▸ QUOTED PASSAGE:
________________________________________

# How to draw liquids?



## GatodeCafe (Nov 2, 2008)

Alright, I've been doing the whole "learning to draw" thing lately, but I've been unable to find a good resource concerning how to draw realistic fluids/gels/goos. Anybody have any suggestions or neat tutorials I ought to check out?

Also, I've been having a bit of trouble regarding air movement/wind, as well as fire. Pretty much anything other than solid objects and fabric, I'd like a resource for. Anybody?


----------



## dragonofdarkness13 (Nov 4, 2008)

hey I'd like to know how to as well ^^


----------



## Arshes Nei (Nov 4, 2008)

It's best to observe the liquid you're trying to draw in reference photos. You want to look at how thick the liquid is and its reflective qualities. Water is going to look different than milk. Milk works differently than glue.

What the water is doing and the mass and density is going to effect it too. So it really depends.

I mean for example this water drop tutorial http://www.webdesign.org/web/photoshop/drawing-techniques/creating-realistic-water-drops.13224.html works a bit differently depending on the fluid. 

The one commonality in pooled liquids like drops is how light bounces. The brightest highlight is actually at an angle. http://www.huevaluechroma.com/021.php See the demo in that page.


----------



## dracothrope (Nov 5, 2008)

________________________________________

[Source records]
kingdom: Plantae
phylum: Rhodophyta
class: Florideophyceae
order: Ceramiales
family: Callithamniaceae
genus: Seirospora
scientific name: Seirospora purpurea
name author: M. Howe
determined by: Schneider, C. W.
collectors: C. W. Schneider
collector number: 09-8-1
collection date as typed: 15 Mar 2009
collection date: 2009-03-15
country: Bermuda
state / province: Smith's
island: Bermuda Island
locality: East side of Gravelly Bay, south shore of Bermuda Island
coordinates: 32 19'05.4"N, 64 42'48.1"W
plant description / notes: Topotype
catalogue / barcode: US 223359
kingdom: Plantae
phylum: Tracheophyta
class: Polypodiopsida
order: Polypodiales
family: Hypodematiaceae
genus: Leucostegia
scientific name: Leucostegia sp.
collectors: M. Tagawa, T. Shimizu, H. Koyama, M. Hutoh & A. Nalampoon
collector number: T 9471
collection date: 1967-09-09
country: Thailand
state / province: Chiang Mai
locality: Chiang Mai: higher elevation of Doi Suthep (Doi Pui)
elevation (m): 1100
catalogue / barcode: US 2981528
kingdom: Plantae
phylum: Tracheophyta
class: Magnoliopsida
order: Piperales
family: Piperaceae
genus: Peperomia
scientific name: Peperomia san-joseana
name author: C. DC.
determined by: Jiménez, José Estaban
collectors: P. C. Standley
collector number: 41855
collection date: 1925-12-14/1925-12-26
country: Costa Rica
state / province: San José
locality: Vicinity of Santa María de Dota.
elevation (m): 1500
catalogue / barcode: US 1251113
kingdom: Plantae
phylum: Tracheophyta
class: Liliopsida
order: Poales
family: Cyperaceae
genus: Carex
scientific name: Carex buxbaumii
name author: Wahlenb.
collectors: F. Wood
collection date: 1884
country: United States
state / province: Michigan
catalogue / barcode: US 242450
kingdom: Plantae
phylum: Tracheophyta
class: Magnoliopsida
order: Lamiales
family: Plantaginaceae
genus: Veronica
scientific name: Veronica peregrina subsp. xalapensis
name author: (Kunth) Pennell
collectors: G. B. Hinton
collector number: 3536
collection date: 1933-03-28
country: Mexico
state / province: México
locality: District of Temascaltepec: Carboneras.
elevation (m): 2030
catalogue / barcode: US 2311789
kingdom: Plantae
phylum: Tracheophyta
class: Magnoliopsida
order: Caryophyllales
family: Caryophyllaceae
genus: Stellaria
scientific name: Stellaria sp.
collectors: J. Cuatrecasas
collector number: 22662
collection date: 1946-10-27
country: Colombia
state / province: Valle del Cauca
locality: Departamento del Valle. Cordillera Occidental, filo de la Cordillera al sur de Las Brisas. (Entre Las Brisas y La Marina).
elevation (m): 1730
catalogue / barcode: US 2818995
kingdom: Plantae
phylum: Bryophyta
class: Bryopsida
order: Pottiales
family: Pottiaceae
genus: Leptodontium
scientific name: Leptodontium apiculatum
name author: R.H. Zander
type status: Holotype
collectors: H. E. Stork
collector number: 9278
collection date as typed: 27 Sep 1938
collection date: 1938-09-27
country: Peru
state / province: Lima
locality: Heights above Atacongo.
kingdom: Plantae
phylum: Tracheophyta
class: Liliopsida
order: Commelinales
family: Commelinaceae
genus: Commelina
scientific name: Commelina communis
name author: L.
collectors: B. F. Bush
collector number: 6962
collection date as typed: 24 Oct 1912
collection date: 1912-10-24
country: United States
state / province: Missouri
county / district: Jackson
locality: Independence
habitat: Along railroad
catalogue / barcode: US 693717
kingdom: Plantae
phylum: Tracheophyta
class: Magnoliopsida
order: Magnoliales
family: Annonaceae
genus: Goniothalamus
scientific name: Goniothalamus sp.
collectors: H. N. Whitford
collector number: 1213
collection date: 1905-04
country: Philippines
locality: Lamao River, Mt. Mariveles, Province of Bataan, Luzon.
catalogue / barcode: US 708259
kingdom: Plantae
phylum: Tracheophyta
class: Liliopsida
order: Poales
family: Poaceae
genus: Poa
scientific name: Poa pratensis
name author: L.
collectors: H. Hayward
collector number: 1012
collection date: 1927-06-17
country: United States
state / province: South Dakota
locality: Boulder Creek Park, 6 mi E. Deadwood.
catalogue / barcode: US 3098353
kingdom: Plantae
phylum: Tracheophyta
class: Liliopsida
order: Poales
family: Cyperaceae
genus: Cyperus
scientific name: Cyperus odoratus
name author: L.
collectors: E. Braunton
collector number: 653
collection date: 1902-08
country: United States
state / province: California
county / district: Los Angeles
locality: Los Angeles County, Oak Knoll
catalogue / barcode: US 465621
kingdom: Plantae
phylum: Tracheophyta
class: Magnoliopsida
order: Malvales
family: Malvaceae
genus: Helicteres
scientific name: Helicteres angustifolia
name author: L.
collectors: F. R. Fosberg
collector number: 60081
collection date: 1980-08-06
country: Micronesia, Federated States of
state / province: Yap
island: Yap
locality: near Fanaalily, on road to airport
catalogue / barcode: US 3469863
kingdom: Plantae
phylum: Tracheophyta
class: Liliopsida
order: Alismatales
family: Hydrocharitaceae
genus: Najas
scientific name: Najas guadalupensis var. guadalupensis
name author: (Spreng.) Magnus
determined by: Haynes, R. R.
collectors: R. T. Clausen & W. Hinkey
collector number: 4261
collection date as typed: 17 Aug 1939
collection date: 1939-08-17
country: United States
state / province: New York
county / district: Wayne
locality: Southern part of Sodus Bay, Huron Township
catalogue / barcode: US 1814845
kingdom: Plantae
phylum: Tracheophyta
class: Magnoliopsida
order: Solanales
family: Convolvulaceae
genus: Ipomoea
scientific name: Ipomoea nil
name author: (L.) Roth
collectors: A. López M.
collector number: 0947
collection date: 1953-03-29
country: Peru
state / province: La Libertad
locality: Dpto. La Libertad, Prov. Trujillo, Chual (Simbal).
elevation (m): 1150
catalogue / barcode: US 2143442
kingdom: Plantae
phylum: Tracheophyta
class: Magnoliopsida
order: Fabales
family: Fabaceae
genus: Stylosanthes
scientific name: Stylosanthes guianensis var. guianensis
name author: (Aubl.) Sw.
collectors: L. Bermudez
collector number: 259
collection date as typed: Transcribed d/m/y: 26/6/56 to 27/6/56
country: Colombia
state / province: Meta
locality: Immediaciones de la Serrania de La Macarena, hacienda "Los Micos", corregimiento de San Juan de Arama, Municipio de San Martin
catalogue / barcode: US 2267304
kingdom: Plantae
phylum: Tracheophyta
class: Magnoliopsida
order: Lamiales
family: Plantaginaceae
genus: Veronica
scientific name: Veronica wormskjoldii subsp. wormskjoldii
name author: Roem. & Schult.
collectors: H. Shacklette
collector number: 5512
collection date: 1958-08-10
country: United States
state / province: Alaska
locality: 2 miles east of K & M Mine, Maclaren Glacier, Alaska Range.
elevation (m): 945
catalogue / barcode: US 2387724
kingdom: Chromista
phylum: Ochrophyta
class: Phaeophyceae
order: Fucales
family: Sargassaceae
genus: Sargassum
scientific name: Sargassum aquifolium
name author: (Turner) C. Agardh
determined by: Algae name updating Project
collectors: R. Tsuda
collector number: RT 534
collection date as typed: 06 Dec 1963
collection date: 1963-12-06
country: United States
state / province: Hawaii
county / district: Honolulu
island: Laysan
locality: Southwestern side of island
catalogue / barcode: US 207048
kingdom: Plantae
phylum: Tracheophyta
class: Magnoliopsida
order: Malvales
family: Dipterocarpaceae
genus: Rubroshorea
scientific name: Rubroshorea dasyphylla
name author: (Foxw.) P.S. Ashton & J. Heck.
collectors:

________________________________________

▸ EXPLORE THE MATERIAL:
**1.** From the forum thread on drawing liquids, copy everything from "I mean for example" down to "(Nov 5, 2008)".
**2.** Decide whether each statement below agrees with the forum thread on drawing liquids. Answer yes or no for each, quoting the words from the thread that settle it.
(a) The thread's opening post is dated Nov 2, 2008.
(b) Arshes Nei says water and milk look alike when drawn.
(c) Arshes Nei says the brightest highlight on pooled liquids is at an angle.
**3.** Pick up the forum thread on drawing liquids at its final line and write what comes next.

▸ ANSWERS GIVEN:
**1.**
I mean for example this water drop tutorial http://www.webdesign.org/web/photoshop/drawing-techniques/creating-realistic-water-drops.13224.html works a bit differently depending on the fluid. 

The one commonality in pooled liquids like drops is how light bounces. The brightest highlight is actually at an angle. http://www.huevaluechroma.com/021.php See the demo in that page.


----------



## dracothrope (Nov 5, 2008)

**2.**
(a) Yes: "GatodeCafe (Nov 2, 2008)"
(b) No: "Water is going to look different than milk."
(c) Yes: "The brightest highlight is actually at an angle."

**3.**
For fire, I've come to find that googling reference images helps a tonne. Just like liquids, fire looks and acts differently going from a tame candle flame to a roaring, smoky inferno! I don't think I've found any specific fire tutorials, but googling everything from 'fire' to 'poi' and 'campfire' etc. yields many different results. Note the way that fire lights figures -- much more red a glow than you'd expect!

For wind, I think it's all in what the wind is pushing or blowing through. There isn't much to denote air movement on its own, but if the wind is blowing through anything that will yield (hair, leaves, longer or baggier garments) then those objects should be responding to the atmosphere that you're trying to imply. Doing some thumbnails to determine if the image looks 'right' before going to the full piece will help to make the image look more natural!

Best of luck!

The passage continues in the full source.